Data extracts:
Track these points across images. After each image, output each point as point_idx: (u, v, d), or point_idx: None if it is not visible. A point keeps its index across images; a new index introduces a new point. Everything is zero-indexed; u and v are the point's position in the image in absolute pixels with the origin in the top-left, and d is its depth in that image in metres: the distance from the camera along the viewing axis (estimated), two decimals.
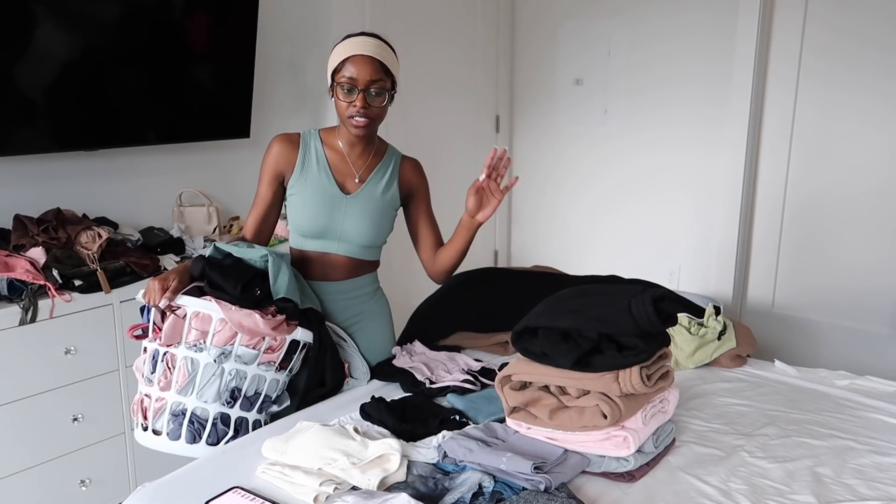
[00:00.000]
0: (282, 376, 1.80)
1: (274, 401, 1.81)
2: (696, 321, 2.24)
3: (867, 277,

Work to complete: Rewrite the data above exactly as given, but omit the images.

Your response:
Track these points across images. After each image, output each point as point_idx: (u, v, d), or point_idx: None if it is not visible. A point keeps its index across images; a new index introduces a new point. Everything is zero-indexed; u and v are the point's position in the image in absolute pixels with the origin in the top-left, and d is its depth in that image in metres: the distance from the camera along the viewing axis (estimated), two decimals.
[00:00.000]
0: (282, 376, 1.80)
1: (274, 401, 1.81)
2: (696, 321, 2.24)
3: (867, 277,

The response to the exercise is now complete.